Arthritis patients with resolved hepatitis B infection, who received disease-modifying antirheumatic drugs (DMARDs) such as methotrexate, were unlikely to have the hepatitis B resurface. That’s one of the findings of a meta-analysis of 25 studies.

“Patients who have hepatitis B history should inform their physicians and confirm the hepatitis B status before starting DMARDs,” said Jay Lin and Daniel Solomon of Brigham and Women’s Hospital and Harvard Medical School, and two of the Arthritis Care & Research study authors.

Patients receiving non-biologic DMARDs, especially combined with steroids, should also be aware of elevated hepatitis B reactivation risk, the researchers said. Their meta-analysis found that the reactivation rate of hepatitis B was a lot higher for patients with chronic hepatitis B infection without antiviral prophylaxis. The rates were similar for those receiving tumor necrosis factor inhibitors (TNFi), non-TNF biologics, and nonbiologic DMARDs.

“Physicians should screen patients starting DMARDs for their hepatitis B status,” Lin and Solomon said. “Follow-up for hepatitis B status should be considered even for patients who are in a hepatitis B-resolved status.” For those without antiviral prophylaxis, the reactivation risk was 14.6 percent, compared to 9 percent for those with antiviral prophylaxis.

[Learn more about rheumatoid arthritis medications.]

In their research, Solomon, Lin, and colleagues found higher rates than the 2015 Gastroenterological Association guidelines would expect for risk of reactivation when combining non-biologic DMARDs and glucocorticoids (1.7 percent) and TNF inhibitors (1.4 percent). “This urges the awareness from physicians, as combination of non-biologic DMARDs and glucocorticoids is a common choice for rheumatoid arthritis patients with moderate to high disease activity,” Solomon and Lin said.

DMARDs, the two said, are the “anchor drugs” of rheumatoid arthritis, and they control disease activity. When rheumatoid arthritis patients have chronic hepatitis B, one option, Lin and Solomon said, is to stop DMARDs temporarily and treat the hepatitis B first.

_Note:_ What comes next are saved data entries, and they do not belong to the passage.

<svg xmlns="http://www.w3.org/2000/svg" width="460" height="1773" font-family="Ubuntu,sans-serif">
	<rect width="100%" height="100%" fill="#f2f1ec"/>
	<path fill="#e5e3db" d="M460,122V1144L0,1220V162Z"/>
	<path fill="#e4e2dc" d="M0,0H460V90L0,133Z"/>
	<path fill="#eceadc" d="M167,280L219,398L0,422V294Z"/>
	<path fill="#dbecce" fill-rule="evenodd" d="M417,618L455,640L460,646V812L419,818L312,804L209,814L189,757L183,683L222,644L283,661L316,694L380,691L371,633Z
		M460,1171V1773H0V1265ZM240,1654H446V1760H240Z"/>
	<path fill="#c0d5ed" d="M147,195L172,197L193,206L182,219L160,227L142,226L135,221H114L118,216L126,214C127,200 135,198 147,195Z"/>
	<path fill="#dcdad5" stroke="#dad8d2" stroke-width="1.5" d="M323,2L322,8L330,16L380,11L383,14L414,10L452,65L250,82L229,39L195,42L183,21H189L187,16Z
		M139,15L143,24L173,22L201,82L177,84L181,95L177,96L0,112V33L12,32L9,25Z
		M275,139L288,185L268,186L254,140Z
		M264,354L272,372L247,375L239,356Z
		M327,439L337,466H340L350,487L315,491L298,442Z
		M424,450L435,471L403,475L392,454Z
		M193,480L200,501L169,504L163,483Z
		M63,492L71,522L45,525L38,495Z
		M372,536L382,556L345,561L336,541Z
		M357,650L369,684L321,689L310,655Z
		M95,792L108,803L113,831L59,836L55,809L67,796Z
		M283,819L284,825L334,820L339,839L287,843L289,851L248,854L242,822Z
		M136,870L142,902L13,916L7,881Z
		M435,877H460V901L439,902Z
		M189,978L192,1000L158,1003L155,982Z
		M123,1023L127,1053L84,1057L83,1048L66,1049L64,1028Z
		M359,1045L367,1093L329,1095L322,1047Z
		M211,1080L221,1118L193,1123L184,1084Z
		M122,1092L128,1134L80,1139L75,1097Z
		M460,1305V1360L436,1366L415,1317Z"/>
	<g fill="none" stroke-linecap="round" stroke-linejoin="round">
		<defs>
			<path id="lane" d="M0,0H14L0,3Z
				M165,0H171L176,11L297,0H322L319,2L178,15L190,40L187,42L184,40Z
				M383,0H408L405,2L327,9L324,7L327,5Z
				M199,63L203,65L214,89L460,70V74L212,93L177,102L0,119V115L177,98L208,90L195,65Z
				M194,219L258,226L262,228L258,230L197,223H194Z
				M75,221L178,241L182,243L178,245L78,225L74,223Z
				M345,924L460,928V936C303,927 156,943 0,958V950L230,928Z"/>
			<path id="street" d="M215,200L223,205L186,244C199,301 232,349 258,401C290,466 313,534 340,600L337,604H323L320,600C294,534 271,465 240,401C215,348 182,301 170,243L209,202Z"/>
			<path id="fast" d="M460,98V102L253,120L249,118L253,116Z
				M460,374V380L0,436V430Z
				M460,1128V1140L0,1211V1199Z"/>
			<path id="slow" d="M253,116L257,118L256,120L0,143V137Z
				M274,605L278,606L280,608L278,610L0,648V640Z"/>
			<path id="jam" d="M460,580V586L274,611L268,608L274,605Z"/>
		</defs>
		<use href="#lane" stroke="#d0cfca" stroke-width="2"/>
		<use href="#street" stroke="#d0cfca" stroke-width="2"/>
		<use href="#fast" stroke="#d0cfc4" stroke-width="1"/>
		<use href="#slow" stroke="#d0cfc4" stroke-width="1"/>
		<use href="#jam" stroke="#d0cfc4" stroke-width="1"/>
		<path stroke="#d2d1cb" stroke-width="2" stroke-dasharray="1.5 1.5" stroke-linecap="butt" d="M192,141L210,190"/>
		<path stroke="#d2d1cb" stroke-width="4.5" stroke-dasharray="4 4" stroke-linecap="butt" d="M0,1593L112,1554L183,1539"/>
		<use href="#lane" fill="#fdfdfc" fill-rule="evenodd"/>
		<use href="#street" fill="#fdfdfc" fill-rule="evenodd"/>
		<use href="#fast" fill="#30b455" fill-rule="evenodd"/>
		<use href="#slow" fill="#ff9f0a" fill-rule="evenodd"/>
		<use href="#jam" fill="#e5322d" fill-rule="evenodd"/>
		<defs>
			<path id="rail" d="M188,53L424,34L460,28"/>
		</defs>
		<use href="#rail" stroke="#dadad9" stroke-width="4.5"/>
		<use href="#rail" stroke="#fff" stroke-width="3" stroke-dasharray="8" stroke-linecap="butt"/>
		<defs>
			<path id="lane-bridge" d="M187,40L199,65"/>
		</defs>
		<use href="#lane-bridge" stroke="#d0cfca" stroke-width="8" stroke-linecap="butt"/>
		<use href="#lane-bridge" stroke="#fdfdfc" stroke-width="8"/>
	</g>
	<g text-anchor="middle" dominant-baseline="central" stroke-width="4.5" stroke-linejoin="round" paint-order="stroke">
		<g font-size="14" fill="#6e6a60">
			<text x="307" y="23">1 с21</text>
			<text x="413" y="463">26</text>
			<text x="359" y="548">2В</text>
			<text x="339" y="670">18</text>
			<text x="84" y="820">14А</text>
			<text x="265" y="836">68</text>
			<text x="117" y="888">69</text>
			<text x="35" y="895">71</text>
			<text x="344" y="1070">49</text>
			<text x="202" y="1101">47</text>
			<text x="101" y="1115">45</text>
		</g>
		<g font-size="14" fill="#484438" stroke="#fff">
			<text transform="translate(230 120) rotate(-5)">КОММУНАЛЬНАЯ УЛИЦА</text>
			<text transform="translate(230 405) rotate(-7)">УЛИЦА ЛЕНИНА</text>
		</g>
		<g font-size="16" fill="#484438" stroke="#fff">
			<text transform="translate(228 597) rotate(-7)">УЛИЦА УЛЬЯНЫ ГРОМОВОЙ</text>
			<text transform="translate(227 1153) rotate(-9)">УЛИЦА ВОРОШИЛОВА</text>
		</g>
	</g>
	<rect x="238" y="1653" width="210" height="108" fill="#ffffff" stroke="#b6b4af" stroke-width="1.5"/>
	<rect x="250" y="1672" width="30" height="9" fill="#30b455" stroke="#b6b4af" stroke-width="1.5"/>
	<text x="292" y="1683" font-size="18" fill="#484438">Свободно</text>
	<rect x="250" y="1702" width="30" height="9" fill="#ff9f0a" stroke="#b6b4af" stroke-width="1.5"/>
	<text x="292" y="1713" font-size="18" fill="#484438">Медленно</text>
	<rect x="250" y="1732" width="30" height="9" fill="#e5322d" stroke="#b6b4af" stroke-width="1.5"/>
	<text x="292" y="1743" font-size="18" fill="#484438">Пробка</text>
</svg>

“However, for patients with high rheumatoid arthritis disease activity, they may not want to wait until the hepatitis B is resolved,” the researchers said. “Antiviral prophylaxis enables the timely and concomitant use of DMARDs and control the disease activity as soon as possible.”

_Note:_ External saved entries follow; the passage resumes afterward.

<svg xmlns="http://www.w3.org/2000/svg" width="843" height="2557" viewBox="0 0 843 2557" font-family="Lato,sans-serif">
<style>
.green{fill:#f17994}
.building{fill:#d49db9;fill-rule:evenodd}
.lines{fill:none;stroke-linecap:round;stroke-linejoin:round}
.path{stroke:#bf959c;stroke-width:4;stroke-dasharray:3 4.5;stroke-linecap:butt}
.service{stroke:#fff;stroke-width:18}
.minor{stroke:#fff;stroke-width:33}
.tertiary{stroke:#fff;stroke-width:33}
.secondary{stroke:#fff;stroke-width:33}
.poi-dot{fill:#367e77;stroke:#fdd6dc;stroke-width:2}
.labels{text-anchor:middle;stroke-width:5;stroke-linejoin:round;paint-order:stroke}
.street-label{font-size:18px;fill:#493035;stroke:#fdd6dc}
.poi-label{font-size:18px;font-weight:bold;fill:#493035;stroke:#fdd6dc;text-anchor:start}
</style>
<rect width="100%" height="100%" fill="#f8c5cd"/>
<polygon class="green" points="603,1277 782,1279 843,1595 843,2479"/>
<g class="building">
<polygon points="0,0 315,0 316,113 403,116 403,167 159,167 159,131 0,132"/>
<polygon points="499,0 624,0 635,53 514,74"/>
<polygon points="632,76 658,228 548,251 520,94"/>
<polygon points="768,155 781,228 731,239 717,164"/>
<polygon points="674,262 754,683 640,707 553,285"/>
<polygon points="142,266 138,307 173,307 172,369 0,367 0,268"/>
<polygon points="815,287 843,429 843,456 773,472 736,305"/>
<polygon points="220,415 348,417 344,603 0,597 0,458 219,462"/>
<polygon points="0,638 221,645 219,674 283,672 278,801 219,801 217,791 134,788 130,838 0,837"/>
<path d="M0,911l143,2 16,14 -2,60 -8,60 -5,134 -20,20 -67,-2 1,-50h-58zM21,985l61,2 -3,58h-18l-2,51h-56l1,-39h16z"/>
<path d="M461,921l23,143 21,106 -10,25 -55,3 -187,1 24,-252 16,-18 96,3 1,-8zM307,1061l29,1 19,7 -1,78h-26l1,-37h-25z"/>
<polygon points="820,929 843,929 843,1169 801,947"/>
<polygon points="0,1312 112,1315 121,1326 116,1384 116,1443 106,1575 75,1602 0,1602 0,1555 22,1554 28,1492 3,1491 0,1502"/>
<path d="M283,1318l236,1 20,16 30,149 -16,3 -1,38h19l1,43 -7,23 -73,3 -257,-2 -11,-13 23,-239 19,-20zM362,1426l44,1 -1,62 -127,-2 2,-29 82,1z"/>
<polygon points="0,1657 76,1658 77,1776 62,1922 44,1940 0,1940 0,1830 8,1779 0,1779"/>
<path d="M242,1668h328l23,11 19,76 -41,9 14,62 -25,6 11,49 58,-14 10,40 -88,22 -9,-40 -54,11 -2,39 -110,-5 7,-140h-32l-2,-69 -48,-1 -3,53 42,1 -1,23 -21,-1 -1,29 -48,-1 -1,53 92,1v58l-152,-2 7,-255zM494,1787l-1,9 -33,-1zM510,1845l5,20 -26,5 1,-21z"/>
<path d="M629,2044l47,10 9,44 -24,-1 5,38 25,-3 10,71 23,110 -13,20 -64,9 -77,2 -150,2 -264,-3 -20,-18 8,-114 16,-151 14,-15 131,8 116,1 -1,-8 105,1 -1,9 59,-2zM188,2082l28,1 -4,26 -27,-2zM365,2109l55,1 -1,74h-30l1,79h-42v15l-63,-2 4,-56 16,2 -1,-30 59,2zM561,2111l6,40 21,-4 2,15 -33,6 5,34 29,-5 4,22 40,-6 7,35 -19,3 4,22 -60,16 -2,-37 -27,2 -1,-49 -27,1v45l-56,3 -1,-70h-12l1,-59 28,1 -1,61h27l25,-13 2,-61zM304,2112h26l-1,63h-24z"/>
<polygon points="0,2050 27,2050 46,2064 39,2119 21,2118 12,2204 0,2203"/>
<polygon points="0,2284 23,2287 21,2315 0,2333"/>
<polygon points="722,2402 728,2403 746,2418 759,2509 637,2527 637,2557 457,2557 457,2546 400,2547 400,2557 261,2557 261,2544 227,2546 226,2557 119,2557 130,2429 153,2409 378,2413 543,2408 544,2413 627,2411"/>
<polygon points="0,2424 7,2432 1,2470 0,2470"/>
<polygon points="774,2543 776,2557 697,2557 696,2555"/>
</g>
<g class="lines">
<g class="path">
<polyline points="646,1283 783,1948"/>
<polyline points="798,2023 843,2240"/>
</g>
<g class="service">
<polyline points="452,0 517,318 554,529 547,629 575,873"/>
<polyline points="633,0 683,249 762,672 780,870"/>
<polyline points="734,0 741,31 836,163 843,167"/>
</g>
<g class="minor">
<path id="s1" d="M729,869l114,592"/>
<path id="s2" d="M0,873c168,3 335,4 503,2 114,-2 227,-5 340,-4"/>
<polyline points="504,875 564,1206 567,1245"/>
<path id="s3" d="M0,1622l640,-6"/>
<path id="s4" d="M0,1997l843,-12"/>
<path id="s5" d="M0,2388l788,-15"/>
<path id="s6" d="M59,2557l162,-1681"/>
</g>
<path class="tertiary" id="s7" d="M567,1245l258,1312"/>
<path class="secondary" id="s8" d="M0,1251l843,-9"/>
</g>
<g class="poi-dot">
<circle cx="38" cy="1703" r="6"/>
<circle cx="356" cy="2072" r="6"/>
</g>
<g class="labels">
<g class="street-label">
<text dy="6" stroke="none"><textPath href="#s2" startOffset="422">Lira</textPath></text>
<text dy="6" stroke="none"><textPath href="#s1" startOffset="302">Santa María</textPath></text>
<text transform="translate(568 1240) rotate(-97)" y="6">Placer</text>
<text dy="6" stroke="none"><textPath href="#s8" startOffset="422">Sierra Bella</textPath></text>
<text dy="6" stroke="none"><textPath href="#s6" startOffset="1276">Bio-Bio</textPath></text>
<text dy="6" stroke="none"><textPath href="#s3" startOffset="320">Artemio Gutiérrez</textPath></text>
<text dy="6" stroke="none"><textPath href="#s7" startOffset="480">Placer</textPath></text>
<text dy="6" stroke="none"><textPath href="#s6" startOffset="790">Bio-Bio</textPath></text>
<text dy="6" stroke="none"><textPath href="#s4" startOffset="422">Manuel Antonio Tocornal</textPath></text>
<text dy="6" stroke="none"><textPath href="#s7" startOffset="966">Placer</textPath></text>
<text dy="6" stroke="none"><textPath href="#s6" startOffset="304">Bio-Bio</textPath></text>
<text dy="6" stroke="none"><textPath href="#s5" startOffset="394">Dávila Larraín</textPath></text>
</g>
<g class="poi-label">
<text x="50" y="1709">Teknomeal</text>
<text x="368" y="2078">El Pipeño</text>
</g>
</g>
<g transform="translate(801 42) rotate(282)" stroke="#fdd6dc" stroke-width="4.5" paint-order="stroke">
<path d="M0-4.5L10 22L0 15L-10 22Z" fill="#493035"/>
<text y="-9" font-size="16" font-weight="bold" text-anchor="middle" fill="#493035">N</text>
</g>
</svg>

[Read about one patient’s experience when biologics and other drugs didn’t work.]

The nature of the study, however, makes it hard to estimate the real differences in hepatitis B reactivation risk between chronic hepatitis B patients who had or didn’t have antiviral prophylaxis.

“However, it would be unethical to conduct a study to compare the reactivation risk in chronic hepatitis B patients with and without antiviral prophylaxis,” Lin and Solomon said. “Currently, there are several newer antivirals with lower resistant rates to hepatitis B.”

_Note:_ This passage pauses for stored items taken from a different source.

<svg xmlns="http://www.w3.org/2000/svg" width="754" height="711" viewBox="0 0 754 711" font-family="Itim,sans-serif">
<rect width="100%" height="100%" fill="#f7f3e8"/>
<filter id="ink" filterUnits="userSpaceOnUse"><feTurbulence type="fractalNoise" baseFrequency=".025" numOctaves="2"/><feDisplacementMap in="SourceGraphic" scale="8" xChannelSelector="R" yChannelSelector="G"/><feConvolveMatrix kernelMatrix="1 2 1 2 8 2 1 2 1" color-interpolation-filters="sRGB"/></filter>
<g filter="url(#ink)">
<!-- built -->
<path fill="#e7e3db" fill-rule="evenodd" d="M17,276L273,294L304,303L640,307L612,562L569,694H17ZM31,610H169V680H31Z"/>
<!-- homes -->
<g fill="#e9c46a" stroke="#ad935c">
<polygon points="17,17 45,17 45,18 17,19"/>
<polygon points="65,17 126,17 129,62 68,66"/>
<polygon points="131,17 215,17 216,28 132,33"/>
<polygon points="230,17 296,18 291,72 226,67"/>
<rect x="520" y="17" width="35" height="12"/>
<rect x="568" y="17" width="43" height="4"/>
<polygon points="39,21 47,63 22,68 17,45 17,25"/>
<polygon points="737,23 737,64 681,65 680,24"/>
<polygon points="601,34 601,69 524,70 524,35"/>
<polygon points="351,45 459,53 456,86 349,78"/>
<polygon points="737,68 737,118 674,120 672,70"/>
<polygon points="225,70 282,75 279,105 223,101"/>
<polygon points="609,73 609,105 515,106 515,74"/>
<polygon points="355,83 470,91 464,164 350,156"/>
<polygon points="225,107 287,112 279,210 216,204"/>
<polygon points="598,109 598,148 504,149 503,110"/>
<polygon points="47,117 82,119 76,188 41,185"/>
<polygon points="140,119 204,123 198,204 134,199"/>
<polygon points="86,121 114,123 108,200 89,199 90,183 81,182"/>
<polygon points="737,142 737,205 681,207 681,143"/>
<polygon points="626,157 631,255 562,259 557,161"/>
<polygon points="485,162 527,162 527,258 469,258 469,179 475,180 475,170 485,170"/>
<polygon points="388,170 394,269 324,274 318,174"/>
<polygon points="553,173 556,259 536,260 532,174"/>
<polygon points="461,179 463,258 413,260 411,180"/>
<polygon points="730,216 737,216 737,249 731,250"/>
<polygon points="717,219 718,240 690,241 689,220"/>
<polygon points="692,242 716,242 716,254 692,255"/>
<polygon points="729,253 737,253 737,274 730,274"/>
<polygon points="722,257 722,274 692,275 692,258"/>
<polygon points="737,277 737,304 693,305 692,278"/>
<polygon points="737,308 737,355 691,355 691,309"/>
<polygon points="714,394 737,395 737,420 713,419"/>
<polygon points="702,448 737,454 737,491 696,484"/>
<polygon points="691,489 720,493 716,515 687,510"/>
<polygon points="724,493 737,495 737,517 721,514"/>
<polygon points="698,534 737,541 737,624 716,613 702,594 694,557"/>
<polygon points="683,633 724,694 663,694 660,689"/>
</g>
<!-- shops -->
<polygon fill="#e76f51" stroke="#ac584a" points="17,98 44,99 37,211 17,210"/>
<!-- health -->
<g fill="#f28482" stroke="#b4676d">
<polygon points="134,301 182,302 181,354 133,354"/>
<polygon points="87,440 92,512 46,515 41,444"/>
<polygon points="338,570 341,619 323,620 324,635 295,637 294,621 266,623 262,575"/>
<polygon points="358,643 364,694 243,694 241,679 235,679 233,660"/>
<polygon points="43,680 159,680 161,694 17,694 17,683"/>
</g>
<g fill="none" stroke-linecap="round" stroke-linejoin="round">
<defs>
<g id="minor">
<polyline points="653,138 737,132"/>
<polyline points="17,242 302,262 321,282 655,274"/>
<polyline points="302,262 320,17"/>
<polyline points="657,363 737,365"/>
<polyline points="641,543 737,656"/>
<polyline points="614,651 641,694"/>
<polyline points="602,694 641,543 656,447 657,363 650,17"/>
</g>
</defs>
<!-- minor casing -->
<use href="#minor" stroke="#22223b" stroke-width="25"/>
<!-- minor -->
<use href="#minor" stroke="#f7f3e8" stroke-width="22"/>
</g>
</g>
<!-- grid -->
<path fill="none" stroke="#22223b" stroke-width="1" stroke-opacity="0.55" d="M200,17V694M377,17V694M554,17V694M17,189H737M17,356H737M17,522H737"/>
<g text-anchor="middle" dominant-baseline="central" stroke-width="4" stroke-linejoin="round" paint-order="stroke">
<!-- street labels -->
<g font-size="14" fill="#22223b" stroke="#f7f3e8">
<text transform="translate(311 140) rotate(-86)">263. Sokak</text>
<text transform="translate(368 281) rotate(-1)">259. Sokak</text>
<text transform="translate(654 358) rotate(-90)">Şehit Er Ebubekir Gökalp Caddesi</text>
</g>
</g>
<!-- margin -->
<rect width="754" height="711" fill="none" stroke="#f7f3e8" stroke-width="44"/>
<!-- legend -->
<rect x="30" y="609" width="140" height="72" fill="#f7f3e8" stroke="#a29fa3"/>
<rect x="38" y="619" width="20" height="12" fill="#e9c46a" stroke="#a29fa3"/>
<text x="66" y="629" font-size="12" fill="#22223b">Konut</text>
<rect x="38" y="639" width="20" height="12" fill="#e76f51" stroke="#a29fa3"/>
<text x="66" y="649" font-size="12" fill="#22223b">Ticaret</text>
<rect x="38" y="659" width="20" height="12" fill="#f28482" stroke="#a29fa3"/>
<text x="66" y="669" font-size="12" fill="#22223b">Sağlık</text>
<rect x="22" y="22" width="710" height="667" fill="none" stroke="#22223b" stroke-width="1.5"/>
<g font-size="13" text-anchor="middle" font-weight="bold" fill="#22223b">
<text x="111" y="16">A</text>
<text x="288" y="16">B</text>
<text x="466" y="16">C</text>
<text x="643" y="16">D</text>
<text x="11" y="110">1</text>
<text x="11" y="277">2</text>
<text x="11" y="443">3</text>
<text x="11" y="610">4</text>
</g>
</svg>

“The critical point now is that low resistant antivirals are more expensive than high resistant antivirals, and in some low income regions, they are not available,” they add. “More reactivation risk information for newer non-TNF biologic DMARDs (such as abatacept and tocilizumab) is still needed; the current study did not have large enough sample size to have precise estimates.”